Palombaro. L’allarme lanciato dal proprietario. I ladri rintracciati dai carabinieri

PALOMBARO. Tornano a rubare nello stesso casolare, ma questa volta vengono colti in flagrante. I carabinieri della stazione di Palombaro, insieme ai colleghi di Casoli, hanno arrestato per furto aggravato e tentato furto Luigi D’Ercole, 42 anni, di Scerni, e Alex Di Natale, 29 anni, di Palombaro. Ad allertare i militari, lunedì pomeriggio, è stato il proprietario 61enne di un casolare agricolo in località Frattacupa, tra Palombaro e Casoli. L’uomo aveva notato un veicolo sospetto parcheggiato nelle vicinanze e subito dopo due persone che fuggivano a piedi nelle campagne adiacenti. I carabinieri sono riusciti a rintracciare poco lontano i due fuggitivi, mentre tentavano di raggiungere la strada principale. Dagli immediati accertamenti i militari hanno constatato che i due soggetti avevano già caricato un compressore a bordo di una Fiat Punto, in uso al Di Natale, e che, prima dell’arrivo del proprietario, stavano cercando di mettere in moto un trattore agricolo con l’intento di rubarlo. D’Ercole e Di Natale sono stati quindi condotti in caserma per ulteriori verifiche.

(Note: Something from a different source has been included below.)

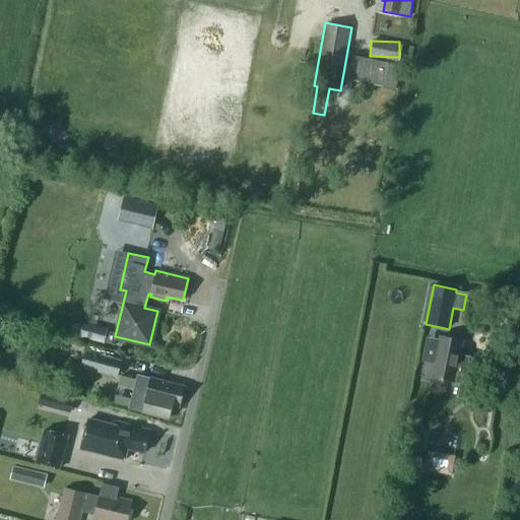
[(84,322),(80,337),(105,343),(109,328),(84,322)]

Nel corso delle attività è emerso che i due erano stati nello stesso casolare anche il giorno prima, rubando diverse attrezzature agricole. L’immediata perquisizione nell’abitazione di Di Natale ha permesso di ritrovare l’attrezzatura mancante: un decespugliatore, una mola, una motosega, una saldatrice, un trapano e attrezzi vari, restituiti al proprietario. Il valore della refurtiva è di circa 15mila euro.
Al termine delle operazioni D’Ercole, già noto alle forze dell’ordine per precedenti specifici, è stato portato in carcere, mentre Di Natale, incensurato, agli arresti domiciliari. Ieri mattina i due, assistiti dall’avvocato Consuelo Di Martino, sono comparsi in tribunale a Lanciano per la direttissima. Convalidati gli arresti, il giudice Andrea Belli ha disposto per entrambi l’obbligo di dimora, rispettivamente a Scerni e a Palombaro, e il divieto di uscire dalle proprie abitazioni dalle 20 alle 6 del giorno successivo. L’udienza è stata aggiornata al 5 marzo. (s.so.)